Page extract =>
Nevertheless, "it remains a timeless temptation to claim that the unknown has been reduced to nothing, or at least almost to nothing." But logic dictates that "the magnitude of the unknown is, well... unknown!" (Verschueren).
So, when my mind taunted me with the idea that we know nothing, it's just a way of taking seriously the notion that we have no idea how much we don't know compared to what little we do.
I remember in grad school, I had a particularly brilliant professor who would weave these spellbinding lectures off the top of his head, as if he were in a trance and just channeling truth from some other dimension. During one, I remember him coming to a temporary stop, wistfully shaking his head from side to side, and saying, "but we know so little..."
What? This guy seemed to know everything! And now he's telling me he knows so little? What does that make me? It made me feel as if I would never know even a little, let alone a lot, to say nothing of everything. Which was my secret goal.
But as we've discussed before, there seems to be a geometrical reason for why the more we learn, the less we know. If the totality of what we know is represented by a kind of circular spotlight, then the more it illuminates, the larger the circumference. Obviously you can't increase the area inside the circle without expanding the circumference in kind. Thus, knowledge only deepens the Mystery, unless you are completely devoid of irony.
For example, the discovery of the genome is an impressive feat of knowledge. But it only increases the mystery of how such infinitely complex information could arise from non-information. If DNA were simple, then maybe it wouldn't be such a leap from inanimate to animate.
Which is why one needs to begin with metaphysical assumptions that render the transition from non-information to information conceivable, and certainly not impossible. This is very different from "intelligent design," which is an ad hoc theory to fill in the gaps between randomness and order -- in which God intervenes directly to transform the former into the latter.
But in our metaphysic, existence is intelligence as such. God doesn't need to intervene directly, because his creation is a priori suffused with the divine intelligence. Without it there is neither intelligence nor the intelligibility implicit in every existent thing.
Indeed, in this metaphysic, to exist is to be intelligible to intelligence. "Unintelligible existence" is a non sequitur. Everything that exists has an essence (or form) that makes it what it is, and therefore knowable. "True" and "exist" are synonymous terms.

Records from a data collection:
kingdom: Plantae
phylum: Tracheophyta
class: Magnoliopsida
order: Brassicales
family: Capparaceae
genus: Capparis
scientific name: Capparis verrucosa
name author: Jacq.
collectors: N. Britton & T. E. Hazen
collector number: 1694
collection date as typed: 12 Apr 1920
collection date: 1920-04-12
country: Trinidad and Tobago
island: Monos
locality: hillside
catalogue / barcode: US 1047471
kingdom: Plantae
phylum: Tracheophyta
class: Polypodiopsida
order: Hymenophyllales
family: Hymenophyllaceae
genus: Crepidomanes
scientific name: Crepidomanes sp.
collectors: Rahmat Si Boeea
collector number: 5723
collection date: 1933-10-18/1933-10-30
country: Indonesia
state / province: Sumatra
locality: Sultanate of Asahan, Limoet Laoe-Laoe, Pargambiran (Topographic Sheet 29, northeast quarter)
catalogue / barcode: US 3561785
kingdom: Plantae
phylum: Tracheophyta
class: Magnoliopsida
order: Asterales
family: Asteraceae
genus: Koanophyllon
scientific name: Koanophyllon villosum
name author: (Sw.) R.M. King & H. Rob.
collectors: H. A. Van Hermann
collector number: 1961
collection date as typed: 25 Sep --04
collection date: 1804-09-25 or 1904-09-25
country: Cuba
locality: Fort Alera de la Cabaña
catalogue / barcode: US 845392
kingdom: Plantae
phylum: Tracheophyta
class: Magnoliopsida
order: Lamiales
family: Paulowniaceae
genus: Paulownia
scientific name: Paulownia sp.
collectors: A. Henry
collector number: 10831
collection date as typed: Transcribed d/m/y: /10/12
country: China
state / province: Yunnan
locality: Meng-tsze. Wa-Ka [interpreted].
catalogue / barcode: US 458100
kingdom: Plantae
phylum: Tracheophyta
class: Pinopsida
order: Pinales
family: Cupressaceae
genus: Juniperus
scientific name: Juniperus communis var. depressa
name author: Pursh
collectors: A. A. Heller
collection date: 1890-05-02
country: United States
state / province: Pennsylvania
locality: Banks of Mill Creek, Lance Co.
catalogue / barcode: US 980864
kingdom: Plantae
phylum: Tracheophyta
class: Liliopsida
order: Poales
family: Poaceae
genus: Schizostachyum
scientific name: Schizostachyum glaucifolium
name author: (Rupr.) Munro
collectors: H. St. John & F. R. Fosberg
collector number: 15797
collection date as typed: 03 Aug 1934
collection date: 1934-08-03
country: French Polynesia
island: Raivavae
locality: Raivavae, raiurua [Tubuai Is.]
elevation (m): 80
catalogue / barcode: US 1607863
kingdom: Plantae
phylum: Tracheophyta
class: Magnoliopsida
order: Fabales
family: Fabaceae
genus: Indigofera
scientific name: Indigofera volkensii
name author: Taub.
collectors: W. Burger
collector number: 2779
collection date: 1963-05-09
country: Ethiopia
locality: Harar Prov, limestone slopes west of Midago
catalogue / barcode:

What needs to be done => Reproduce verbatim the portion of the passage on knowledge and the unknown that starts at "For example, the" and ends at "into the latter.".

Response for this exercise =>
For example, the discovery of the genome is an impressive feat of knowledge. But it only increases the mystery of how such infinitely complex information could arise from non-information. If DNA were simple, then maybe it wouldn't be such a leap from inanimate to animate.
Which is why one needs to begin with metaphysical assumptions that render the transition from non-information to information conceivable, and certainly not impossible. This is very different from "intelligent design," which is an ad hoc theory to fill in the gaps between randomness and order -- in which God intervenes directly to transform the former into the latter.